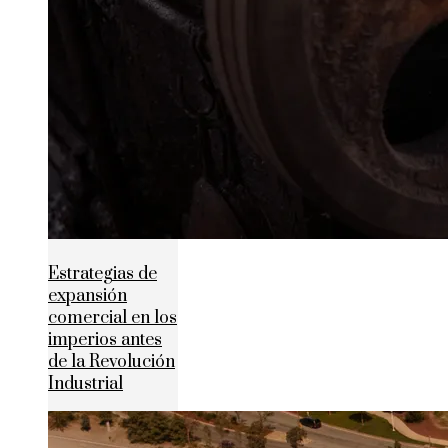
Estrategias de
expansión
comercial en los
imperios antes
de la Revolución
Industrial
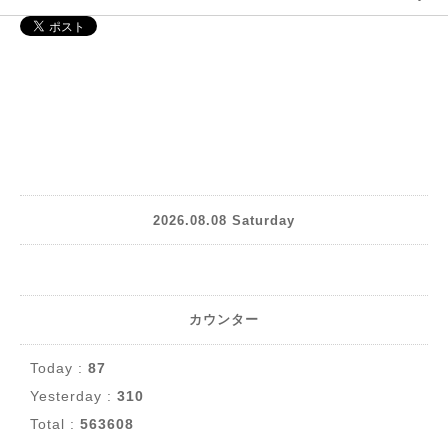
2026.08.08 Saturday
カウンター
Today :
87
Yesterday :
310
Total :
563608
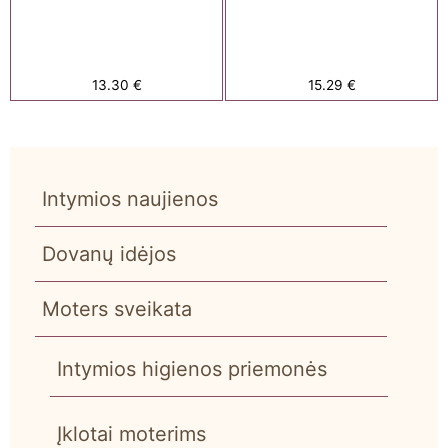
13.30
€
15.29
€
Intymios naujienos
Dovanų idėjos
Moters sveikata
Intymios higienos priemonės
Įklotai moterims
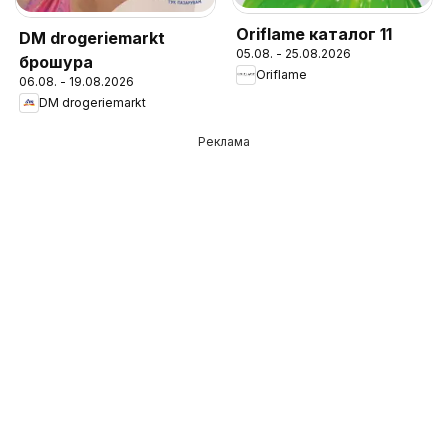
Oriflame каталог 11
DM drogeriemarkt
05.08. - 25.08.2026
брошура
Oriflame
06.08. - 19.08.2026
DM drogeriemarkt
Реклама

## Instructions for the task
Check each line of the data for "Intymios". Copy the lines where it turns up.

## Output for this task
Intymios naujienos
Intymios higienos priemonės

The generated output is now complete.